Аллюзии такого рода чаще всего встречаются в ранних прозаических сочинениях, пока исследования, прерванные полемикой, были еще свежи в памяти Мильтона. Они вряд ли стоили бы цитирования, если бы не были еще одним свидетельством прозрачности его ума. Просматривая его прозаические труды, вы видите следы всего, что занимало его воображение и мысли в то время. Поэзия — высшее из выразительных искусств; а поэты — худшие притворщики или экономы истины в мире. Их знание, как и их чувство, овладевает ими и должно найти выражение в виде аргумента, иллюстрации или фигуры, независимо от того, каков непосредственный предмет обсуждения. Прозаические труды Мильтона, таким образом, от начала до конца являются изложением его самого. Памфлеты о разводе, особенно, горячи от подавленного личного чувства. Спустя долгие годы, когда время и перемены смягчили и размыли его в памяти, его ранняя неудача отразилась в более чем одном отрывке поздних поэм. Смиренная жалоба Евы и описание ее воссоединения с отчужденным господином в Десятой книге «Потерянного рая», несомненно, содержат, как часто говорили, некоторое отражение того, что произошло во время подобной встречи в 1645 году, когда госпожа Мэри Мильтон вернулась к своему оскорбленному мужу.
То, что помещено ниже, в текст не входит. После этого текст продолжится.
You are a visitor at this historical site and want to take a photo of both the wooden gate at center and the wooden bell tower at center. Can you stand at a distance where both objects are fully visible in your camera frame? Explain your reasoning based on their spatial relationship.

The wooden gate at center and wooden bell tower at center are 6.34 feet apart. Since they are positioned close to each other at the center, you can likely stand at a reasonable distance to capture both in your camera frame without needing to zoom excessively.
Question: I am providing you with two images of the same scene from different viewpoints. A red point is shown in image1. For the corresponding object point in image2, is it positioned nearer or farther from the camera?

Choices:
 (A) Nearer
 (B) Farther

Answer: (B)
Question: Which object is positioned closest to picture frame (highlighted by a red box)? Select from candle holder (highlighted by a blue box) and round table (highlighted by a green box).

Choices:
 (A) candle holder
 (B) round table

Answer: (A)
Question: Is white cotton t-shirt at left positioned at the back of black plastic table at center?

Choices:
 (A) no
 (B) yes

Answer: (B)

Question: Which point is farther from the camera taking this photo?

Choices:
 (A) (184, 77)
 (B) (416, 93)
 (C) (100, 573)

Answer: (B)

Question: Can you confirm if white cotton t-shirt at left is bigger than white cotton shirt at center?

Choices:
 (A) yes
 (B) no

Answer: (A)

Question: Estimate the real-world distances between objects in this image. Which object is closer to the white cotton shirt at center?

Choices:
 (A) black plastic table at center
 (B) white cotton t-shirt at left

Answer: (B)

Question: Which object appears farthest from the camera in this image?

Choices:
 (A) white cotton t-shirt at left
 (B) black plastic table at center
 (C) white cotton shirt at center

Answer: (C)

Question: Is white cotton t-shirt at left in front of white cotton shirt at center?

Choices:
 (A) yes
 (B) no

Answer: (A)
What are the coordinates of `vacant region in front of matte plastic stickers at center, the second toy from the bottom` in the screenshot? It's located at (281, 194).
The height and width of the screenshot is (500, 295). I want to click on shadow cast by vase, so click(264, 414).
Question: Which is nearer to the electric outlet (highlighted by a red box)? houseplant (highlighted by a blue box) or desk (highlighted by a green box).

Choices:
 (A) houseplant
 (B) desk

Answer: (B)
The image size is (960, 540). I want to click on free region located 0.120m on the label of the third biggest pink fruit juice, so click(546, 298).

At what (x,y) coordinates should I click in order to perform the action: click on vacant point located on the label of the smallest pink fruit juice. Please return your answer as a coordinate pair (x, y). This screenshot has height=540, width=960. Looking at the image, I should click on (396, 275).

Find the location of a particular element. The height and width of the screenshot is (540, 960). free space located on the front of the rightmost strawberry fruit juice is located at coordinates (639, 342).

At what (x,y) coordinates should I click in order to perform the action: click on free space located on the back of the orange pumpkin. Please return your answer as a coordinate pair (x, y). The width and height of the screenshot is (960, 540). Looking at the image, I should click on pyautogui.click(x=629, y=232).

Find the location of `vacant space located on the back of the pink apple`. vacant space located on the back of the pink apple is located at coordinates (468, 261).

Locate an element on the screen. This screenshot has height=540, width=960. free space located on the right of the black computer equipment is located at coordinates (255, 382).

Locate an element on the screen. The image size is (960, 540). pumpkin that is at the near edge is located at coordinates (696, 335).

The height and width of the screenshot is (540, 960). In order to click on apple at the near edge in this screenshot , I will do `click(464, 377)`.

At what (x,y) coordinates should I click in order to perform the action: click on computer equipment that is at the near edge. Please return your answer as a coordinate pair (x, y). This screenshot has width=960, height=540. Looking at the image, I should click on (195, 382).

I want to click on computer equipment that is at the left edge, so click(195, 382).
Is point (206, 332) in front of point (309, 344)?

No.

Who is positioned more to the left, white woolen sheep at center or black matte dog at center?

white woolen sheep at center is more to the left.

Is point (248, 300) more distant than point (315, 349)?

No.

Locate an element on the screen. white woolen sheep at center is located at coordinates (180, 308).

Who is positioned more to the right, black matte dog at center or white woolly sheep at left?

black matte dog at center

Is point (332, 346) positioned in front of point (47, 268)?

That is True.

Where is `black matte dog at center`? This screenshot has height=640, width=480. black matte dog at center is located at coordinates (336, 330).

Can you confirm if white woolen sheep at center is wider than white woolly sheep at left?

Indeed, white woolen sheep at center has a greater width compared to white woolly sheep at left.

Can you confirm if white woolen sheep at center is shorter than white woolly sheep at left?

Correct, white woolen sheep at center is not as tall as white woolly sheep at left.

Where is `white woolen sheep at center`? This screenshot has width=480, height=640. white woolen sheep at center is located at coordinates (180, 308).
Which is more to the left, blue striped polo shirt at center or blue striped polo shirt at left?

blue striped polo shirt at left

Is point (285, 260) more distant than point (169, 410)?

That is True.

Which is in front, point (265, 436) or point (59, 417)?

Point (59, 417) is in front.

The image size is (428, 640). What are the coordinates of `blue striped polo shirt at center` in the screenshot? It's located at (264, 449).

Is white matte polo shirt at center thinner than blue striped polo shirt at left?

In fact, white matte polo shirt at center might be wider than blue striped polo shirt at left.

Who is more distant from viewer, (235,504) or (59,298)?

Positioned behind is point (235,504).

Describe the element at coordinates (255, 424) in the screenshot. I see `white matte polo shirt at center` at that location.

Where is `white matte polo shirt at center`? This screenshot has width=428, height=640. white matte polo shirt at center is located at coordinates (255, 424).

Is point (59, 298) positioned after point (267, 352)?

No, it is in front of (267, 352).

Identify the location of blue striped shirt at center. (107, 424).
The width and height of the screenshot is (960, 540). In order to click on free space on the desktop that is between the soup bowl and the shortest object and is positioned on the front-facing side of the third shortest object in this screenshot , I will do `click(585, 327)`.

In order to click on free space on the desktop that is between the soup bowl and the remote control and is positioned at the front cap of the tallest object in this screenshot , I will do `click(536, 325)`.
То, что одна из главных причин разрыва была верно угадана мистером Марком Паттисоном и другими, вероятно, исходя из некоторых примечательных строк в Восьмой книге, где Адам описывает, как ему представили его невесту:
On she came,
Led by her Heavenly Maker, though unseen,
And guided by his voice, nor uninformed
Of nuptial sanctity, and marriage rites.
Даже по прошествии столь долгого времени уязвленная гордость поэта находит выражение в этой своеобразной теории — или, скорее, в этом более чем сомнительном акте самооправдания.